Après des mois de négociations, de relectures, de réécriture, la mouture définitive du projet de Loi Travail ne tiendra donc compte de quasiment aucun des amendements parlementaires, en raison de l’utilisation du fameux „49-3” de la Constitution qui permet l’adoption d’un texte sans vote. Voici donc les grandes lignes du projet de loi porté par Myriam El Khomri… avant son passage au Sénat où il sera détricoté… avant que l’Assemblée nationale n’ait de toute façon le dernier mot.
Le licenciement économique facilité?
Les entreprises de moins de 11 salariés pourront „réajuster” leurs effectifs si elles justifient une baisse de leur chiffre d’affaires pendant un trimestre seulement. Entre 11 et 50 salariés, l’entreprise devra déplorer deux trimestres de baisse du chiffre d’affaires, trois trimestres consécutifs entre 50 et 300 salariés, et quatre trimestres au-delà de 300 salariés.
Pour les filiales française des groupes internationaux, autre sujet épineux, le gouvernement a finalement accepté que ce soit le chiffre d’affaires mondial qui soit pris en compte pour apprécier la situation économique de la branche française, alors que le patronat réclamait que le périmètre soit réduit à la seule France.
Sur les CDD, le gouvernement préserve le patronat
Il n’y aura pas de surtaxation des CDD, comme l’avait pourtant annoncé le gouvernement. Ou du moins, celle-ci ne devient pas obligatoire. On en revient donc aux termes de la loi Emploi de 2013 qui autorise, s’ils le souhaitent, les partenaires sociaux à moduler le taux de cotisation à l’assurance chômage en fonction de la nature et de la durée des contrats. Cette modulation ne reste donc que facultative, elle relève de la négociation entre partenaires sociaux sur l’assurance chômage actuellement en cours.

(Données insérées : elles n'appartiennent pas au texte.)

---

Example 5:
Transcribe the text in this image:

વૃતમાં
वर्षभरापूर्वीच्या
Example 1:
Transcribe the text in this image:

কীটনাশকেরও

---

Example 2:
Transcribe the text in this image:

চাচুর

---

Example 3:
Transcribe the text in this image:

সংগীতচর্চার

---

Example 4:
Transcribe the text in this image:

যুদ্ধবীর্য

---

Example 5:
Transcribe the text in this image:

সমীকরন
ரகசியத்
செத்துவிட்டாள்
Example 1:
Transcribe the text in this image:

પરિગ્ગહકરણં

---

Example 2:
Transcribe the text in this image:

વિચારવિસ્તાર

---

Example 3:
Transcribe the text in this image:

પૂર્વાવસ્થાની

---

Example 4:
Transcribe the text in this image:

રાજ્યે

Le référendum d’initiative syndicale maintenu
La CGT et FO étaient vent debout contre cette mesure. Mais le gouvernement n’a rien lâché sur la possibilité dans une entreprise de recourir à une consultation interne des salariés pour valider un accord d’entreprise.
La règle est désormais la suivante. Un accord d’entreprise sera considéré comme valide dans deux cas. Soit l’accord est signé par des syndicats représentant au moins 50% des salariés, soit il est conclu par des syndicats ne représentant que 30% des salariés mais ces organisations ont alors le droit d’organiser un referendum auprès des salariés. Et si une majorité des salariés approuvent l’accord, alors celui-ci sera considéré comme valide… même si des syndicats représentant 50% des salariés ne l’ont pas conclu.

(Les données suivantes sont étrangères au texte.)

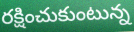
రక్షించుకుంటున్న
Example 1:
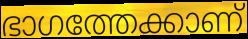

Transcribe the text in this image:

ഭാഗത്തേക്കാണ്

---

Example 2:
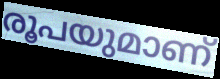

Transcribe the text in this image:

രൂപയുമാണ്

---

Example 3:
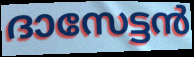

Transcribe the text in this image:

Pour certains syndicats, cette mesure sera une façon de contourner la représentation syndicale majoritaire, tandis que le gouvernement argue qu’elle doit permettre de débloquer le dialogue social.

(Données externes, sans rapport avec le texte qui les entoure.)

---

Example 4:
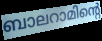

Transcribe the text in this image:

ബാലറാമിന്റെ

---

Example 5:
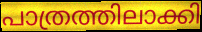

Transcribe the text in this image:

പാത്രത്തിലാക്കി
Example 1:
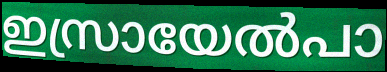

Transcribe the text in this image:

ഇസ്രായേൽപാ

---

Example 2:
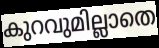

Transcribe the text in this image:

കുറവുമില്ലാതെ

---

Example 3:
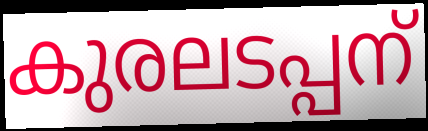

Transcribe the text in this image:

കുരലടപ്പന്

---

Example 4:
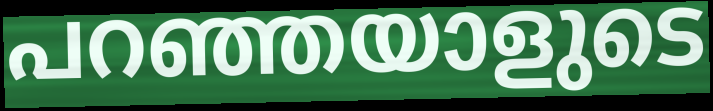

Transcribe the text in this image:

പറഞ്ഞയാളുടെ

L’accord offensif sur l’emploi
Une entreprise pourra, en cas d’appel d’offres, imposer un temps de travail spécifique et une nouvelle organisation du travail. En revanche, elle ne pourra pas modifier le salaire mensuel. Les salariés récalcitrants pourront faire l’objet d’un licenciement individuel pour motif économique.
Temps de travail : l’accord d’entreprise prime
Le gouvernement renonce finalement à instaurer un „droit de véto” au profit des branches à l’encontre d’accords d’entreprise qui dérogeraient trop à une règle instituée par une branche. Il ne restera qu’un simple „droit de regard”. Concrètement donc, notamment en matière de temps de travail, une entreprise pourra conclure un accord d’entreprise dérogatoire à un accord de branche et pas seulement dans un sens plus favorable aux salariés… Par exemple, si un accord de branche fixe le taux de bonification des heures supplémentaire à 20%, une entreprise pourra abaisser ce niveau sans pour autant aller en deçà de 10%. Le principe de „faveur” ne jouera pas. Autrement dit, le salarié ne pourra pas invoquer le fait que l’accord de branche lui soit plus favorable.